Where the Bodies Are Buried is the latest work from Scottish crime writer Christopher Brookmyre, best known for his comic crime novels. His latest book is just as richly Scottish as his earlier work, but it is his grittiest and most realistic novel yet.
When small-time heroin dealer Jai McDiarmid turns up dead one fine Glasgow morning, no one is that surprised – he’d been sleeping with a drug trafficker’s girlfriend and had made himself a lot of enemies – so many, in fact, that Detective Superintendent Catherine McLeod doesn’t know where to start when she is assigned to the case. Meanwhile, out-of-work actress Jasmine Sharp is doing her best to be a private investigator, but her PI mentor Uncle Jim, who was meant to be showing her the ropes, has just disappeared in mysterious circumstances. She begins looking at the open cases that Jim was investigating – which sends her into trouble, fast. And when she soon finds out that Jim’s disappearance has something to do with Jai’s death, she teams up with Catherine – and together they stumble upon an old open case which throws everything into question. In Glasgow, nothing is quite what it seems.
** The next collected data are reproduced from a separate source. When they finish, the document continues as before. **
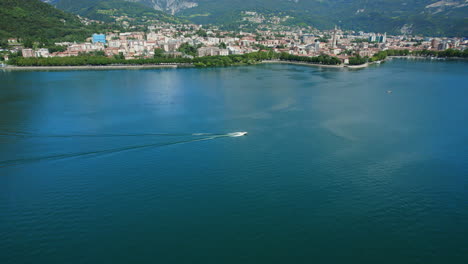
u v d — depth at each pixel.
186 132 135.75
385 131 139.25
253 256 68.38
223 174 99.56
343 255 68.81
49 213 81.19
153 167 104.00
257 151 116.19
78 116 160.12
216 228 76.25
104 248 70.25
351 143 125.00
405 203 85.88
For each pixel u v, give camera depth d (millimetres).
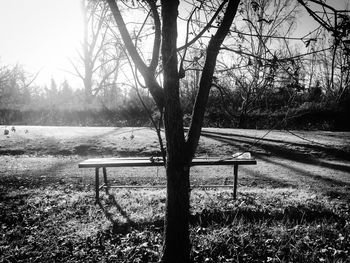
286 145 13789
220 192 7395
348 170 10594
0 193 7496
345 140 15195
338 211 6152
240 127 20906
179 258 3785
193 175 9602
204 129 18297
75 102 27844
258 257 4613
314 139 15273
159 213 5934
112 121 24609
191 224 5609
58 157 12391
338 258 4473
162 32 3334
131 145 13586
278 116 21688
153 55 3521
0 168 10164
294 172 10125
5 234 5359
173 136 3615
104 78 25594
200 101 3658
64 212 6246
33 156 12578
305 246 4809
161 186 7508
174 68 3434
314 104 23125
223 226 5422
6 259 4609
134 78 3254
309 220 5840
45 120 24891
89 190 7973
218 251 4703
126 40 3396
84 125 24281
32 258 4633
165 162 3789
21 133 15906
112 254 4668
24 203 6816
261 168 10609
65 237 5188
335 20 2678
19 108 26188
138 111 25438
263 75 3080
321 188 8312
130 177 9281
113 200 6867
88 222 5785
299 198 6938
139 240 5055
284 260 4523
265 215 5871
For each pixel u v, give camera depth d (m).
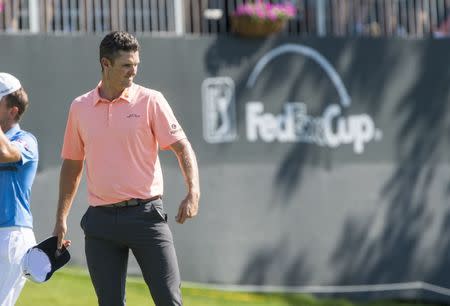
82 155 20.73
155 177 19.92
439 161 46.91
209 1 45.59
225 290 43.19
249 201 43.88
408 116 46.56
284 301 43.25
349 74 45.72
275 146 44.41
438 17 48.00
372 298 45.44
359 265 45.31
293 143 44.69
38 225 40.59
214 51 43.78
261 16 43.56
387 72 46.34
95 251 19.88
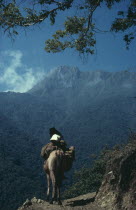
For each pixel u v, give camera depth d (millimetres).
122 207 8078
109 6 9789
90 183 35125
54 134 9438
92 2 9812
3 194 140750
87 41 11383
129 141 10617
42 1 9680
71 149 9453
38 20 10086
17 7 10062
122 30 9906
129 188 8281
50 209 8352
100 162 31484
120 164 9023
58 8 9875
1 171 162750
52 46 11578
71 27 11125
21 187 147375
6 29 10141
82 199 10109
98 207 8711
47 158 9148
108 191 9109
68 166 9188
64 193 39906
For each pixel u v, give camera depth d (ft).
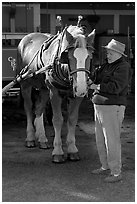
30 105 20.74
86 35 15.03
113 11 46.88
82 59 14.10
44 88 19.26
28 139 20.36
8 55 23.86
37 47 20.08
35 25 27.12
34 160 18.03
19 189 14.48
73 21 45.03
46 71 16.47
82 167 16.94
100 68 15.30
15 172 16.38
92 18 43.01
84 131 24.13
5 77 23.94
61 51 15.15
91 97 16.02
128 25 47.70
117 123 14.80
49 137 22.34
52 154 17.83
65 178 15.60
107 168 16.01
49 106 24.38
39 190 14.38
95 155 18.79
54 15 44.29
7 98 29.25
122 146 20.49
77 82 13.91
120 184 14.89
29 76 17.62
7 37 24.91
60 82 15.97
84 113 30.71
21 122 27.02
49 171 16.46
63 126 25.67
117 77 14.29
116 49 14.49
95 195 13.85
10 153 19.19
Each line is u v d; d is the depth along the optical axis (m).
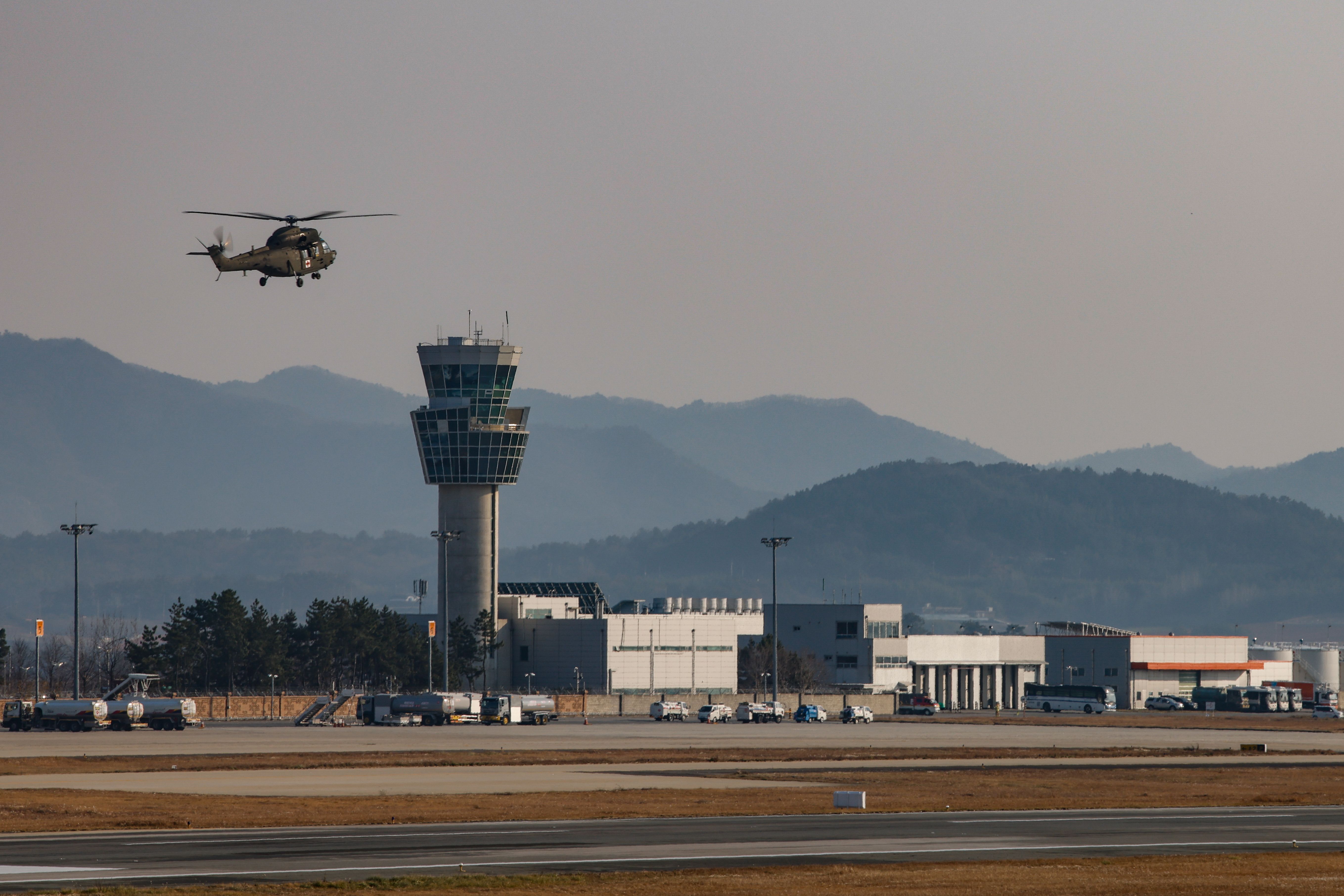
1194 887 198.88
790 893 193.62
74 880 199.00
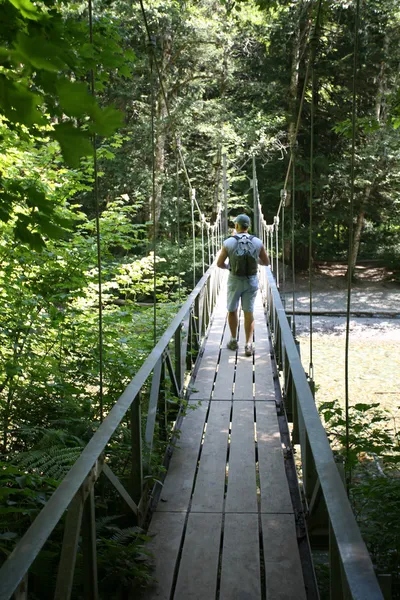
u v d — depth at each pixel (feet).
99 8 24.85
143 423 13.28
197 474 12.44
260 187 85.20
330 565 6.14
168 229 71.10
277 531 10.11
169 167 71.56
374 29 58.95
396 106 19.36
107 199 66.80
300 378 9.70
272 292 22.27
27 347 17.34
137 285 25.40
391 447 12.41
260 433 14.58
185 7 59.62
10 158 17.07
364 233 100.01
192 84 71.15
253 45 75.66
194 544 9.77
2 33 4.23
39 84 3.29
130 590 8.56
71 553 6.22
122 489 9.15
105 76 10.94
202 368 20.56
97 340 18.34
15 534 8.28
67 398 15.05
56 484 9.15
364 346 57.57
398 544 10.75
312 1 27.12
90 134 3.30
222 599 8.38
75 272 18.22
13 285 18.03
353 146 8.31
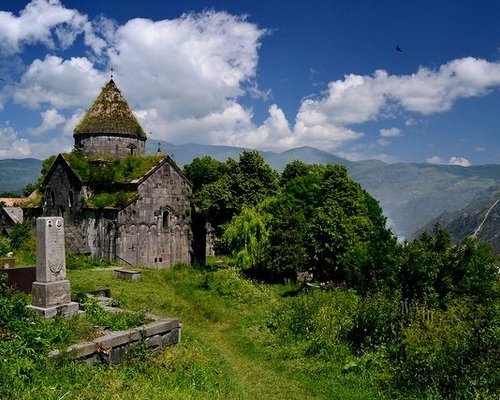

About Christopher Brookmyre
Since his award-winning debut novel Quite Ugly One Morning, Chris Brookmyre has established himself as one of Britain’s leading crime novelists.
A Scottish crime novelist known for his satirical gore fests (One Fine Day in the Middle of the Night, 1999, etc.), Brookmyre here begins a new, straighter-faced procedural cop series. After a drug dealer is killed, Detective Catherine McLeod must penetrate not only the net of secrecy surrounding criminal lowlifes in “Glesca,” but also the questionable motives of her superiors. Meanwhile, Jasmine Sharp, a slip-up waiting to happen, must get her act together after her uncle goes missing. He was working on a cold case involving the disappearance of a couple and had told their now-adult daughter he had news for her. Following clues to a women’s shelter, Jasmine gets paired off with a handyman who goes by the unlikely name Tron Ingrams. After an attempt is made on her life, or his, he reveals he’s really a bent cop’s son, Glen Fallan, a name in one of her uncle’s files. As more people are killed, maimed or disappear, Catherine’s story becomes joined with Jasmine’s and her former boss’ pronouncement becomes apparent: “This is Glesca. We don’t do subtle, we don’t do nuanced, we don’t do conspiracy…We do tit-for-tat, score-settling, feuds, jealousy, petty revenge. We do straightforward. We do obvious. We do cannaemisswhodunit.” A brainy, barbed noir, this book takes its time setting the scene and establishing its characters. Most of its violence occurs off the page. But with its contrasting protagonists (it’s easy to envision a series built around the endearing Jasmine), local color and language and skillfully orchestrated sense of bad things to come, the novel maintains a solid grip on the reader. – Kirkus Reviews
Where the Bodies Are Buried by Christopher Brookmyre
Barnes & Noble Review – July 18, 2012 (Excerpt)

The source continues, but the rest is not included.